To the best of our knowledge, the academic evidence for the credit momentum spillover effect is limited to the United States. Our proprietary global credit database allows us to study the effect of credit momentum in European markets, as we have sufficient coverage in euro denominated bonds dating back to 2002. Our results, which can therefore also be seen as an out-of-sample test of existing academic work, show that the credit momentum effect is also present in Europe.
Even though equity and credit momentum factors are positively correlated, both signals provide unique information. We have performed a Fama-MacBeth (1973) regression analysis, regressing the individual one-month ahead stock returns on the past credit momentum values of a company and other characteristics, among which past equity momentum.
The results of our regressions show that 12-month credit momentum has informational content above that contained in traditional equity momentum and that this added value comes from both the most recent month and the spillover signal over the rest of the past year.

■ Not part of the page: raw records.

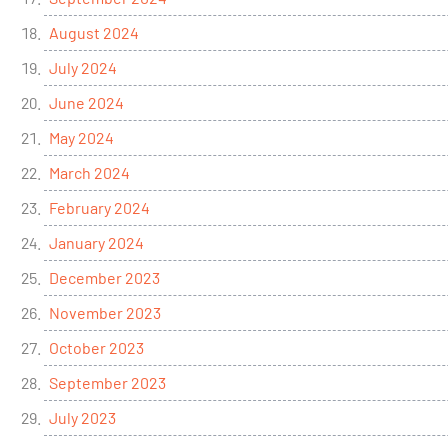
August 2024
July 2024
June 2024
May 2024
March 2024
February 2024
January 2024
December 2023
November 2023
October 2023
September 2023
July 2023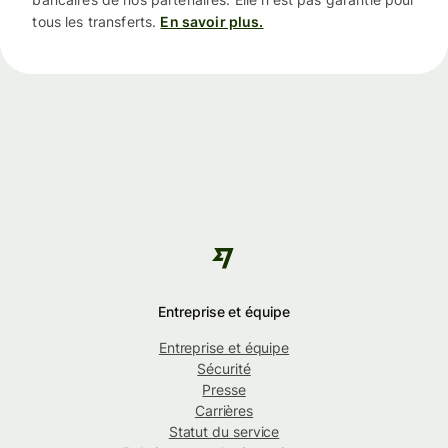
tous les transferts.
En savoir plus.
Entreprise et équipe
Entreprise et équipe
Sécurité
Presse
Carrières
Statut du service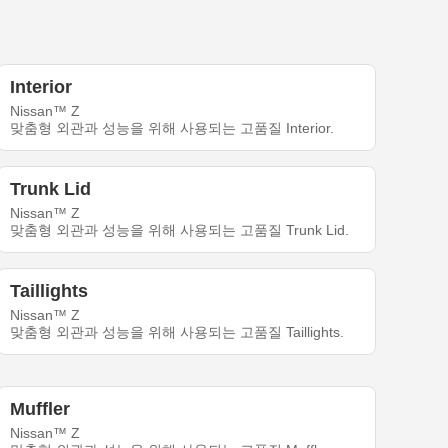
Interior
Nissan™ Z
맞춤형 외관과 성능을 위해 사용되는 고품질 Interior.
Trunk Lid
Nissan™ Z
맞춤형 외관과 성능을 위해 사용되는 고품질 Trunk Lid.
Taillights
Nissan™ Z
맞춤형 외관과 성능을 위해 사용되는 고품질 Taillights.
Muffler
Nissan™ Z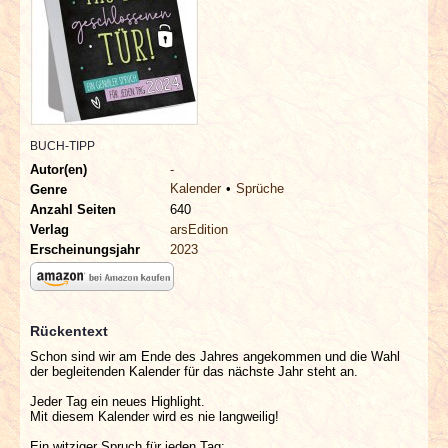
INTERVIEWS
SPECIALS
REDAKTION
BUCH-TIPP
LINKS
Autor(en)
-
Kalender
Sprüche
Genre
Anzahl Seiten
640
ARCHIV
Verlag
arsEdition
Erscheinungsjahr
2023
Rückentext
Schon sind wir am Ende des Jahres angekommen und die Wahl
der begleitenden Kalender für das nächste Jahr steht an.
Jeder Tag ein neues Highlight.
Mit diesem Kalender wird es nie langweilig!
Ein witziger Spruch für jeden Tag: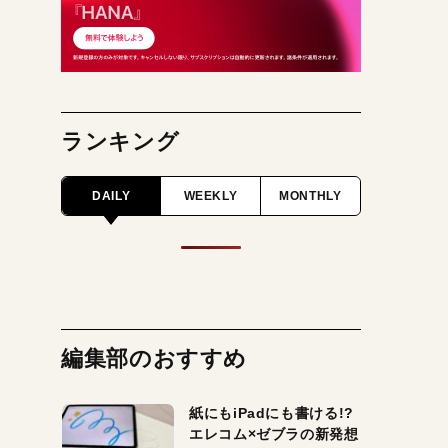
ランキング
DAILY
WEEKLY
MONTHLY
編集部のおすすめ
紙にもiPadにも書ける!?
エレコム×ゼブラの新発想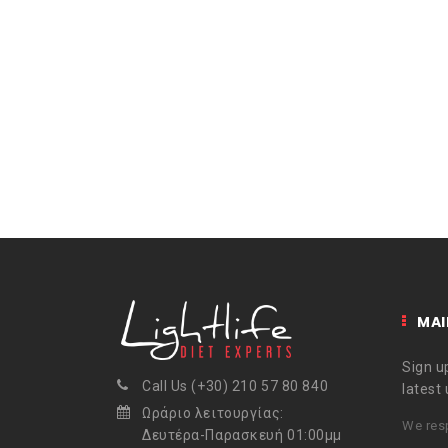
MAI
Sign up
Call Us (+30) 210 57 80 840
latest
Ωράριο λειτουργίας:
We resp
Δευτέρα-Παρασκευή 01:00μμ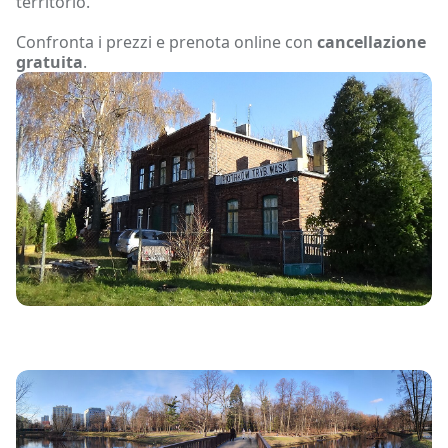
territorio.
Confronta i prezzi e prenota online con
cancellazione
gratuita
.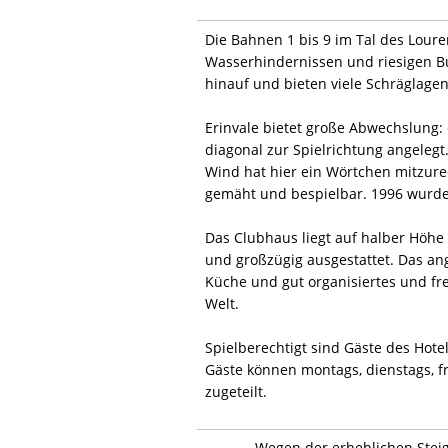
Die Bahnen 1 bis 9 im Tal des Loure
Wasserhindernissen und riesigen B
hinauf und bieten viele Schräglag
Erinvale bietet große Abwechslung: 
diagonal zur Spielrichtung angelegt
Wind hat hier ein Wörtchen mitzured
gemäht und bespielbar. 1996 wurde 
Das Clubhaus liegt auf halber Höhe
und großzügig ausgestattet. Das an
Küche und gut organisiertes und fre
Welt.
Spielberechtigt sind Gäste des Hote
Gäste können montags, dienstags, f
zugeteilt.
Wegen der erheblichen Steig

Intuitively, it makes sense that equity and credit momentum give different information, as investors in both markets focus on different aspects of a company. The equity value of a company can theoretically increase without bounds, whereas the value of a corporate bond’s future cash flows will be limited. As a result, equity investors typically focus more on the upside potential of a company, while credit investors focus more on the downside, avoiding default risk.
Based on all research findings, we add credit momentum spillover to the momentum factor of all our quantitative stock selection models of the Core Quant, Conservative Equities and Factor Investing strategies as of the second quarter of this year. By combining price information from stock markets as well as credit markets, we move towards a ‘company momentum’ signal.